Aim of the exercise: Among the entries below, one line contains "You declare to" and another contains "EXECUTION ARE UNDER". Transcribe those two lines and every line between them, exactly.

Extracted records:

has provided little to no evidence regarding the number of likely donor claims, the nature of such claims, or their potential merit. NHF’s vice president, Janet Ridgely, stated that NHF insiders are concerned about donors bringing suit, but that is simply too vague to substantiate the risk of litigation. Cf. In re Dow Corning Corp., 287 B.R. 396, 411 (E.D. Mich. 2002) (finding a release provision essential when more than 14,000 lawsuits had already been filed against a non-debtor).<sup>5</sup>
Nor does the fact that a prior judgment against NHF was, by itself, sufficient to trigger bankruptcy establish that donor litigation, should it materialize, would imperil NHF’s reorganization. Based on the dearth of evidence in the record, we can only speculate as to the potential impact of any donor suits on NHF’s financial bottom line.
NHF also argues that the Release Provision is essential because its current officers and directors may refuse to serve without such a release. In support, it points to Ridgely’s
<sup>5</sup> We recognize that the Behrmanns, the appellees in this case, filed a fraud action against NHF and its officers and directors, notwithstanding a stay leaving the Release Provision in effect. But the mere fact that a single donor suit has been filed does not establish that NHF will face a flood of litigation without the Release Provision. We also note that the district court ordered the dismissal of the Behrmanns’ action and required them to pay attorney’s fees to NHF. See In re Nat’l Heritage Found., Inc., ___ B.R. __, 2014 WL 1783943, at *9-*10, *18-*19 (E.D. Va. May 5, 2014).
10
* * *
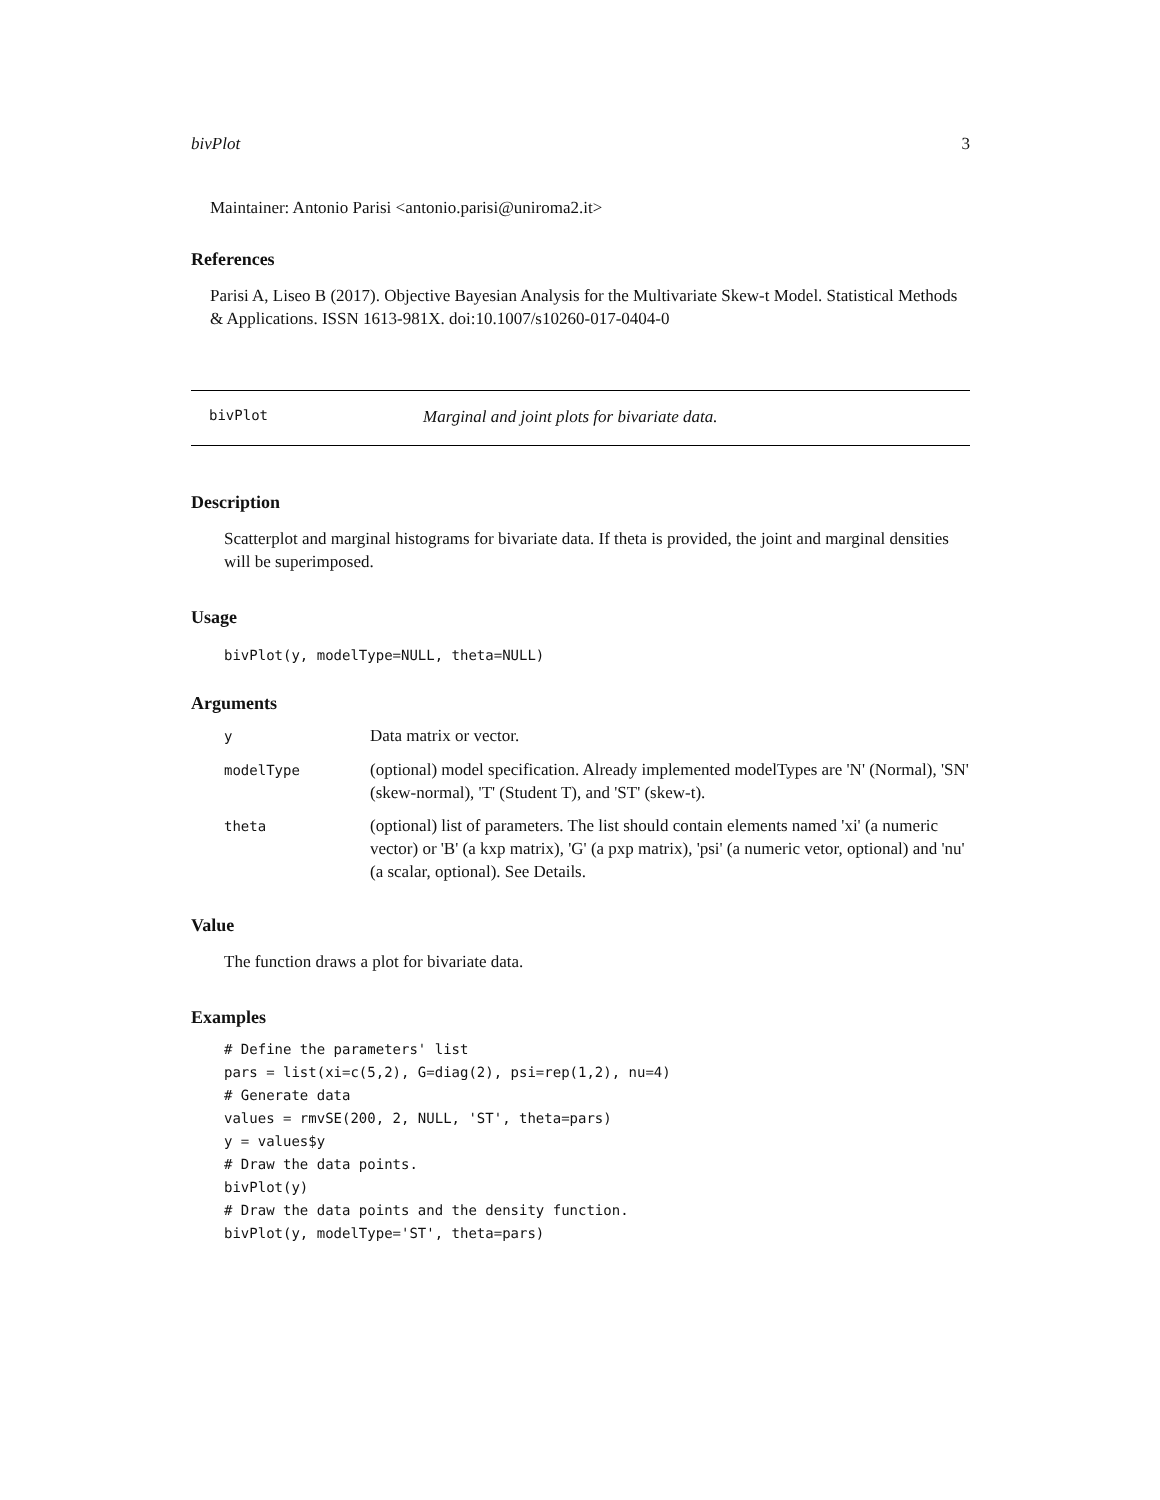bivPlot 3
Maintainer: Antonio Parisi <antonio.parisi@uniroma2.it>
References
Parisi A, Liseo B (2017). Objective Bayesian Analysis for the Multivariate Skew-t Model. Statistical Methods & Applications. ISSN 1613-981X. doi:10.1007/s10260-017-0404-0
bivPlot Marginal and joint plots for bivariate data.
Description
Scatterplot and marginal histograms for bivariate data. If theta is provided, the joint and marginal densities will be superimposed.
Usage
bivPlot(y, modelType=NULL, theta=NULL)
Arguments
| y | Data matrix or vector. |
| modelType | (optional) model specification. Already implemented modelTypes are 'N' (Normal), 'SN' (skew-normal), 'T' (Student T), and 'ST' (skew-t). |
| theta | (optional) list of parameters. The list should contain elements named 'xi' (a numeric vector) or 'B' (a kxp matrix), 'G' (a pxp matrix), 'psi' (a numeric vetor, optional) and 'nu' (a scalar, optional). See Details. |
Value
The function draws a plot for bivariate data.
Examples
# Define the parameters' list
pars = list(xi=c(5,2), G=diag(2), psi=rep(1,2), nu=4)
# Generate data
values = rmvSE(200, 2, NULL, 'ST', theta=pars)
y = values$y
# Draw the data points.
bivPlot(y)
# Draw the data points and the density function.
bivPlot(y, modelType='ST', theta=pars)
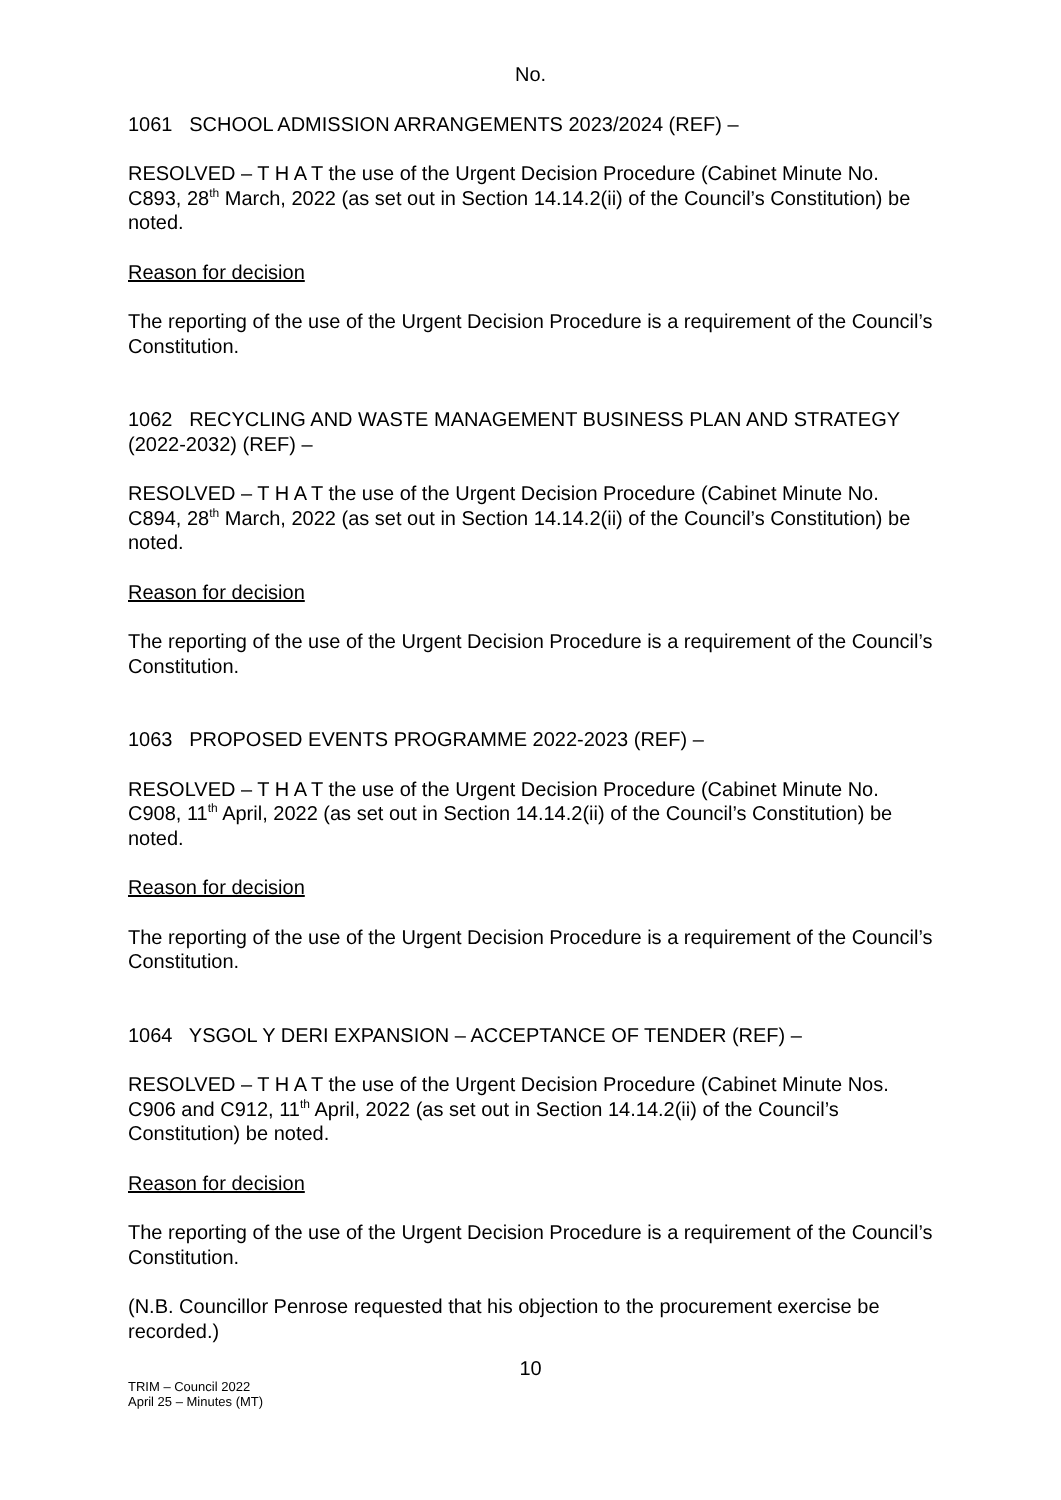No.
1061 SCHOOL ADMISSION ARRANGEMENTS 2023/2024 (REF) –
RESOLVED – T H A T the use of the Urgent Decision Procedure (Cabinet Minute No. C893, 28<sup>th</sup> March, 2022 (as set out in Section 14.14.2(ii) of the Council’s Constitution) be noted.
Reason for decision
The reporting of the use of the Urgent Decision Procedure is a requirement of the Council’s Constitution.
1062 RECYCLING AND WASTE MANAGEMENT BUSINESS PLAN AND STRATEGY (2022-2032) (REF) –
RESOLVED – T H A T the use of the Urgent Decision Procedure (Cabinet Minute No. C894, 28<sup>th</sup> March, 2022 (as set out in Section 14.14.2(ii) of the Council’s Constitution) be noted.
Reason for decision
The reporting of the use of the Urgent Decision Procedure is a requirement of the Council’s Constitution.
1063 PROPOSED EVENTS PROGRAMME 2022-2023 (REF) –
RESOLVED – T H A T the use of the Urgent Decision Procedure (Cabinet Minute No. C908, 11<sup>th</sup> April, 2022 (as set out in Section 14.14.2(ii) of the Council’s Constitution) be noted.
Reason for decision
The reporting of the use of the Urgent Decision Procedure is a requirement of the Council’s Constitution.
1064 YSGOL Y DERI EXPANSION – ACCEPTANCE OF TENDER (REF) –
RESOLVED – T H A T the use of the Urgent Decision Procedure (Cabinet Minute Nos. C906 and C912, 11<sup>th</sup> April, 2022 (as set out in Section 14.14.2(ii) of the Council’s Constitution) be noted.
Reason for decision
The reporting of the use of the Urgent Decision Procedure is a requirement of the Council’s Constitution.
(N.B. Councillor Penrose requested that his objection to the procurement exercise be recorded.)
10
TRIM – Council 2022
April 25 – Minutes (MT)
...
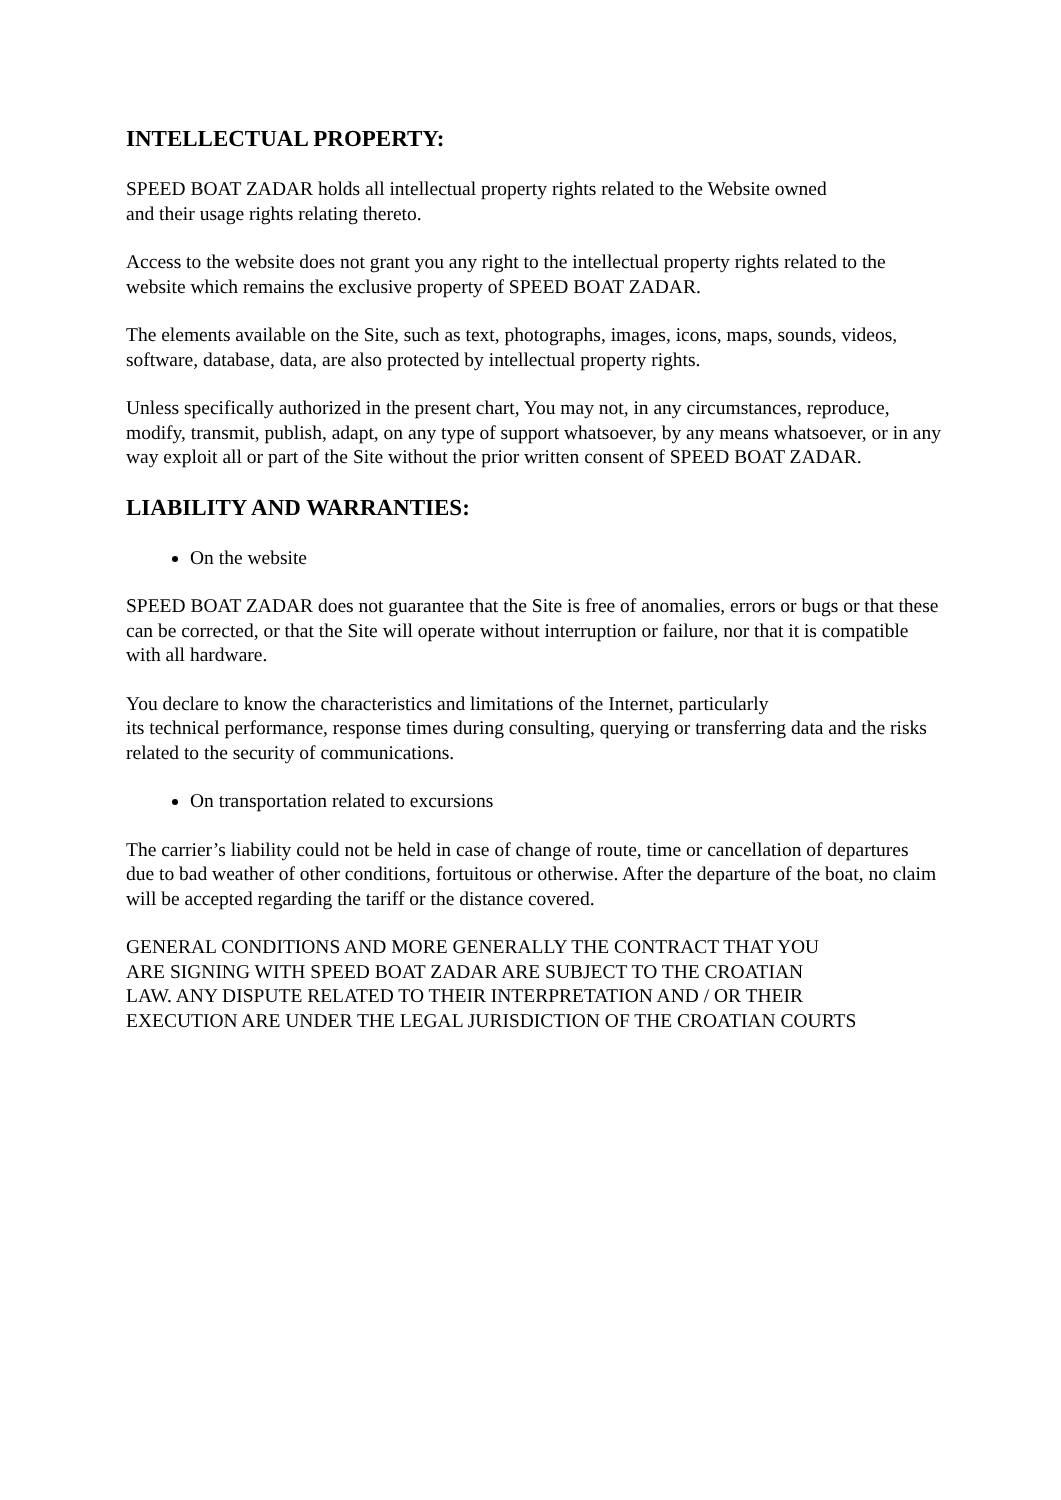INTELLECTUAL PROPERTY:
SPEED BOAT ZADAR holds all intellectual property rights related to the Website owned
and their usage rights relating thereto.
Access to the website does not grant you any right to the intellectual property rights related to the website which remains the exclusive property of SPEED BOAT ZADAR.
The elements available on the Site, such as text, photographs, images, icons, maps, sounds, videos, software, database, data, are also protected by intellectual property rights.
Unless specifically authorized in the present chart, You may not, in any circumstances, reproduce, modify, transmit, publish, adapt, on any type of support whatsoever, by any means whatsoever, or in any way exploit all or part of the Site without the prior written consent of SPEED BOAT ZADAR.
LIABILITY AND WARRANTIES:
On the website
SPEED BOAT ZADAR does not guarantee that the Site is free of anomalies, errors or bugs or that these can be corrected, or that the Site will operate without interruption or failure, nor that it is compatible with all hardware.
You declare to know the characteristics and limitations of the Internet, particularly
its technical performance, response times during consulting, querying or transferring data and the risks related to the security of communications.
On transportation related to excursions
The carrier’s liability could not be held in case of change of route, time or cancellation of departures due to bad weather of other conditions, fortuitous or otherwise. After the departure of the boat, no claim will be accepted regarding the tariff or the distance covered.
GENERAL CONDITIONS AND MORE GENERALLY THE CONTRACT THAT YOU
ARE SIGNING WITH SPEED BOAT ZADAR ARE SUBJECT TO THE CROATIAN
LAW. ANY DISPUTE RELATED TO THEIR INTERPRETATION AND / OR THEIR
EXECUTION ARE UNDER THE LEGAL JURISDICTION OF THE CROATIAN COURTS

Output below:
You declare to know the characteristics and limitations of the Internet, particularly
its technical performance, response times during consulting, querying or transferring data and the risks related to the security of communications.
On transportation related to excursions
The carrier’s liability could not be held in case of change of route, time or cancellation of departures due to bad weather of other conditions, fortuitous or otherwise. After the departure of the boat, no claim will be accepted regarding the tariff or the distance covered.
GENERAL CONDITIONS AND MORE GENERALLY THE CONTRACT THAT YOU
ARE SIGNING WITH SPEED BOAT ZADAR ARE SUBJECT TO THE CROATIAN
LAW. ANY DISPUTE RELATED TO THEIR INTERPRETATION AND / OR THEIR
EXECUTION ARE UNDER THE LEGAL JURISDICTION OF THE CROATIAN COURTS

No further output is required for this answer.